L'Idaho a déclaré qu'il vivait aux États-Unis depuis 28 ans jusqu'à ce qu'il soit arrêté et emprisonné en 2018 pour conduite en état d'ivresse.

Il a perdu tous ses documents d'identité. Ils étaient dans une maison qui a été saisie par la banque car il n'a pas pu payer l'hypothèque parce qu'il était emprisonné.

"Tous mes biens, y compris mon certificat de naissance, sont enfermés dans un magasin quelque part après la saisie de la maison", a-t-il déclaré à la BBC.

Mowanda Idaho a dit que ses deux fils manquaient à leur père

Crédit photo, Mowanda Idaho

Légende image, Mowanda Idaho ressent fortement l'absence de sa famille

Sa femme de 17 ans, Mowanda Idaho, et ses deux fils, âgés de 14 et 11 ans, vivent maintenant en Caroline du Sud.

"Cela a été dévastateur pour moi et les deux garçons de 14 ans qui vivent maintenant dans un état de dépression et d'échec scolaire", a déclaré par téléphone Mme Idaho, qui est citoyenne américaine.

Elle l'a vu pour la dernière fois pour "une rencontre de cinq minutes" lorsqu'il a été emmené en prison en avril 2018.

Elle avait parlé à un avocat spécialisé dans l'immigration qui lui a dit qu'il n'avait jamais entendu parler de l'affaire de son mari auparavant. Mais elle dit qu'elle n'a pas les moyens de payer les frais de justice pour poursuivre les autorités en justice.

Latoya, qui vivait aux États-Unis depuis 25 ans, a été condamnée pour usurpation d'identité. Il a dit qu'il n'avait ni femme ni enfants.

Les autorités américaines ont indiqué qu'ils venaient de Sierra Leone.

Mais le gouvernement américain voit les choses différemment.

Dans un courriel adressé à la BBC, le ministère de la sécurité intérieure (DHS) a décrit Latoya comme un "étranger criminel qui a été condamné pour de multiples délits liés à l'usurpation d'identité".

Il a déclaré qu'il était entré illégalement dans le pays en 1997, et "à de nombreuses reprises, Latoya a déclaré aux agents de l'immigration américaine qu'il était citoyen de Sierra Leone".

L'ambassade de Sierra Leone à Washington a confirmé sa citoyenneté, a déclaré le DHS.

Latoya a nié avec véhémence qu'il ait prétendu être originaire de Sierra Leone.

"Je n'ai jamais dit à l'époque que je venais de Sierra Leone", a-t-il déclaré.

"Je ne sais pas d'où ils ont eu cette idée. Je suis allé [aux Etats-Unis] par bateau depuis les Bahamas. Demandez-leur de produire tout ce qui disait que je revendiquais la citoyenneté sierra-léonaise."

Les autorités américaines ont également qualifié Idaho d'"étranger criminel", qui est entré dans le pays en 1999, ajoutant qu'il avait "de multiples condamnations pour conduite en état d'ivresse".

Il avait dit aux fonctionnaires de l'immigration qu'il était originaire de Sierra Leone, selon le courriel du DHS.

"Je n'ai jamais réclamé la citoyenneté sierra-léonaise", a répondu l'Idaho. "Je n'ai pas de casier judiciaire multiple. Je n'ai qu'une seule condamnation pour conduite en état d'ivresse".

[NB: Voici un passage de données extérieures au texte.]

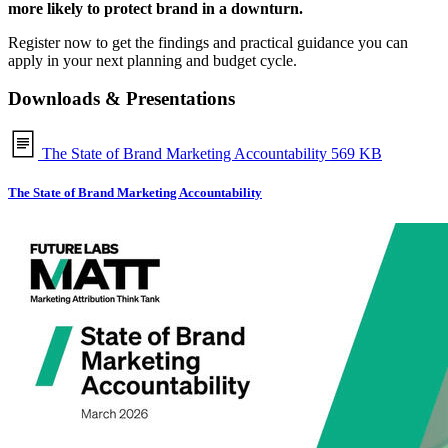
more likely to protect brand in a downturn.
Register now to get the findings and practical guidance you can
apply in your next planning and budget cycle.
Downloads & Presentations
The State of Brand Marketing Accountability
569 KB
The State of Brand Marketing Accountability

Quant à l'idée que les autorités américaines aient fait pression sur l'ambassade sierra-léonaise pour qu'elle délivre des documents de voyage, le DHS est catégorique sur le fait que cela n'a pas eu lieu.

En fait, il a déclaré que "la Sierra Leone a un passé de refus de délivrer des documents de voyage à ses citoyens", une situation qui a placé le pays sous des sanctions américaines temporaires en matière de visas en 2017.

Attente des documents de voyage

Mais le gouvernement de Sierra Leone ne pense pas que ces hommes soient sierra-léonais.

Les autorités américaines avaient voulu emmener les deux hommes par avion aux Caraïbes, mais sans confirmation de leur citoyenneté, il espère maintenant les remettre à l'Office international des migrations (OIM).

Le chef de l'OIM en Sierra Leone, Sanusi Savage, a déclaré que son agence n'avait pas reçu de demande officielle.

Il a déclaré qu'il n'avait reçu que des appels téléphoniques de fonctionnaires du ministère des affaires étrangères, y compris du ministre Nabilla Tunis, pour l'aider.

"J'ai promis de les aider avec des billets, mais sur présentation de documents de voyage officiels et acceptation de leur pays d'origine", a-t-il déclaré à la BBC.

Mais cela ne s'est pas encore produit et les deux hommes continuent de vivre au rythme des querelles bureaucratiques.